A zero-terminated string is an array of characters, indexed by an integer starting from zero. The string does not store a size, but uses a zero-valued character to mark the end of the string. The Windows API uses zero-terminated strings, but you should not use them for other purposes. Without an explicit size, you lose the benefit of bounds checking, and performance suffers because some operations require two passes over the string contents or must process the string contents more slowly, always checking for the terminating zero value. Delphi will also treat a pointer to such an array as a string.

For your convenience, Delphi stores a zero value at the end of long and wide strings, so you can easily cast a long string to the type PAnsiChar, PChar, or PWideChar to obtain a pointer to a zero-terminated string. Delphi’s PChar type is the equivalent of char* in C or C++.
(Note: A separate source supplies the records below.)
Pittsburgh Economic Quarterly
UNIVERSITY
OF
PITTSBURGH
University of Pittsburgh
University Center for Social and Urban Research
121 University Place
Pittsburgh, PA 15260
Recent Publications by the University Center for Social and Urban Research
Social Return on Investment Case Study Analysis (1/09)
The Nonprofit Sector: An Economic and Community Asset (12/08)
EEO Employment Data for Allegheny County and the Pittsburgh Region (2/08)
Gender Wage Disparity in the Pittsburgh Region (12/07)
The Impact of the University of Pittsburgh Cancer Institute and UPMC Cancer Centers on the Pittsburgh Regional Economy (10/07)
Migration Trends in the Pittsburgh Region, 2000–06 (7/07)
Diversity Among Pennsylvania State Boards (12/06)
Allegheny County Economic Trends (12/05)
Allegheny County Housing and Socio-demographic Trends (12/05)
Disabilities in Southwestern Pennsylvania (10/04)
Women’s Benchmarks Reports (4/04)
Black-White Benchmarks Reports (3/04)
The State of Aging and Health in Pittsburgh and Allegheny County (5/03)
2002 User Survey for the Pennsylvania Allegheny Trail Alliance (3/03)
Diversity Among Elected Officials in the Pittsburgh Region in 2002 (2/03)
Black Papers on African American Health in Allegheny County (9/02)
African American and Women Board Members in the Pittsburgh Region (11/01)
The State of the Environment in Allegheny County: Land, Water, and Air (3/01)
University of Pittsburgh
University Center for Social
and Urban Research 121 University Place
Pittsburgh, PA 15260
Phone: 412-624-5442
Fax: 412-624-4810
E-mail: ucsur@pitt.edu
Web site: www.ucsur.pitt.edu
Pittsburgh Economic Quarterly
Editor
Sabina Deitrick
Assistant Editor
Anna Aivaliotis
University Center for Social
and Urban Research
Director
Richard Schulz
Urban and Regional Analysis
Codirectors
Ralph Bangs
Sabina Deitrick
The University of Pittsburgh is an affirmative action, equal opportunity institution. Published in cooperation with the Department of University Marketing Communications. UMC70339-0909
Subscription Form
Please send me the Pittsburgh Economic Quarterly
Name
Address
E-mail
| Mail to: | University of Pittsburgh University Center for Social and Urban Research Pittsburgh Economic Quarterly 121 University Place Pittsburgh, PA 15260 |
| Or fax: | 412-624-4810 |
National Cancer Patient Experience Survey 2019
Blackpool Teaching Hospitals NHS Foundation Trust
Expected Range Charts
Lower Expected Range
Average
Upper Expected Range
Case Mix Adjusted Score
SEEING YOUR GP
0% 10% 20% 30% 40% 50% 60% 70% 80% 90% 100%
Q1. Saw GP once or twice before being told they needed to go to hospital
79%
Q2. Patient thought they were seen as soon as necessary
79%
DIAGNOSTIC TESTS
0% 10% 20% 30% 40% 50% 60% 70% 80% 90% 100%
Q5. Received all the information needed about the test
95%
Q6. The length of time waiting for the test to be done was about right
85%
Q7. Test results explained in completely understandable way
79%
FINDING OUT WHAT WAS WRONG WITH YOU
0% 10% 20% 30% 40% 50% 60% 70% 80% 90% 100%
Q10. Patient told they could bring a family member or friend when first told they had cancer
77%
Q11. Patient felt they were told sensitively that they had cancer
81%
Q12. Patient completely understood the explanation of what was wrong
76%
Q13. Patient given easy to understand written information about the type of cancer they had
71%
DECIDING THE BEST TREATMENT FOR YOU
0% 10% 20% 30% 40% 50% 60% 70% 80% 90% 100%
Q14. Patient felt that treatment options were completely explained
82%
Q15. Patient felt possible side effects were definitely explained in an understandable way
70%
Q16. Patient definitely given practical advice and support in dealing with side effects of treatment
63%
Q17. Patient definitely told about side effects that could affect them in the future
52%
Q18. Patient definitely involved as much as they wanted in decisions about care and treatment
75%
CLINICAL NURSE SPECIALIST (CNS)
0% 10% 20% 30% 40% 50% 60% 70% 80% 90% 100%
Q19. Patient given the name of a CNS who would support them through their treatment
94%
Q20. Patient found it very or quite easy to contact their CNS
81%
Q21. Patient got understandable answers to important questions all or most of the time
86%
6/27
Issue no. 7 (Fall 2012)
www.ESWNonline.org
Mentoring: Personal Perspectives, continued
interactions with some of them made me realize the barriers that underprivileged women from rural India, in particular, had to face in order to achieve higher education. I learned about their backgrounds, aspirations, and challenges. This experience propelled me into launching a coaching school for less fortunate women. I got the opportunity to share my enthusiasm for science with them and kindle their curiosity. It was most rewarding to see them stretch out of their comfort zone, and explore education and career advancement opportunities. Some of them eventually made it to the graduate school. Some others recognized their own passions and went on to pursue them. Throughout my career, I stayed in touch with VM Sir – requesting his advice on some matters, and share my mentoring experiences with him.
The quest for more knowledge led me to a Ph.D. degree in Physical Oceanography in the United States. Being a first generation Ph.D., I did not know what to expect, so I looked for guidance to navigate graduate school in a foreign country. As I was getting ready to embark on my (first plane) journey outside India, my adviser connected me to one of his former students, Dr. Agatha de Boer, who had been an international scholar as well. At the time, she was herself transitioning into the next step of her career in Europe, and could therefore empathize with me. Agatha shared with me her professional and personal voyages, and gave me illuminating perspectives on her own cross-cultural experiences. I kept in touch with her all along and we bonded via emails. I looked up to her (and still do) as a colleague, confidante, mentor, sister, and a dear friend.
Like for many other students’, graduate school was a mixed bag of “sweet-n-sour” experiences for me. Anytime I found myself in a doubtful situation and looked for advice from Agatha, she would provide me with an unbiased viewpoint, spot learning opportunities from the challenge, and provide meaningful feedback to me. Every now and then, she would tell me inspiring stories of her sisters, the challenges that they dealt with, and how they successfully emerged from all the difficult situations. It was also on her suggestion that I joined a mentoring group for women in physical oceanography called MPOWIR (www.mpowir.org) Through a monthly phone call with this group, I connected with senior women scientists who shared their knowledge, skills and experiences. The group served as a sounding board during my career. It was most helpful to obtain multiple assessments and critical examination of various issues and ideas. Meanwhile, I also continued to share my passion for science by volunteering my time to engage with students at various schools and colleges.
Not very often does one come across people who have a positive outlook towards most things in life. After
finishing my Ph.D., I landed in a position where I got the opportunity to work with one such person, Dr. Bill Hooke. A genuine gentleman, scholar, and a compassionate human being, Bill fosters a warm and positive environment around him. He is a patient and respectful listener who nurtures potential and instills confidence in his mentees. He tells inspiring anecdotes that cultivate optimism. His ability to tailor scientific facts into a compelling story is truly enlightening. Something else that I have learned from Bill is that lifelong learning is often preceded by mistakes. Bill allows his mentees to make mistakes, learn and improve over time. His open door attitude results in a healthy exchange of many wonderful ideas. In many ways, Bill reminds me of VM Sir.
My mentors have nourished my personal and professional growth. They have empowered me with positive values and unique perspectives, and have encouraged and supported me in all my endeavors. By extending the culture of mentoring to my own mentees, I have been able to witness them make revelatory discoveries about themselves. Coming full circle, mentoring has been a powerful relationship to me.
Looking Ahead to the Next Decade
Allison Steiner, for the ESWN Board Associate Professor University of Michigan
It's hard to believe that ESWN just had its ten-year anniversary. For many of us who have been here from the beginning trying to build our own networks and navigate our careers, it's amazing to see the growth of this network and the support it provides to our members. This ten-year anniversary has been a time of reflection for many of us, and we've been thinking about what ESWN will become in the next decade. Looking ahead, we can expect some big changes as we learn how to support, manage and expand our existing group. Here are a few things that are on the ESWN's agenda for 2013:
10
'Normal string: '#13#10'Next line (after CR-LF)'^I'That was a ''TAB'''

Delphi has the usual Pascal Boolean type, but it also has several other types that make it easier to work with the Windows API. Numerous API and other functions written in C or C++ return values that are Boolean in nature, but are documented as returning an integer. In C and C++, any non-zero value is considered True, so Delphi defines the LongBool, WordBool, and ByteBool values with the same semantics.

For example, if you must call a function that was written in C, and the function returns a Boolean result as a short integer, you can declare the function with the WordBool return type and call the function as you would any other Boolean-type function in Pascal:

function SomeCFunc: WordBool; external 'TheCDll.dll';
...
if SomeCFunc then ...

It doesn’t matter what numeric value SomeCFunc actually returns; Delphi will treat zero as False and any other value as True. You can use any of the C-like logical types the same way you would the native Delphi Boolean type. The semantics are identical. For pure Delphi code, you should always use Boolean.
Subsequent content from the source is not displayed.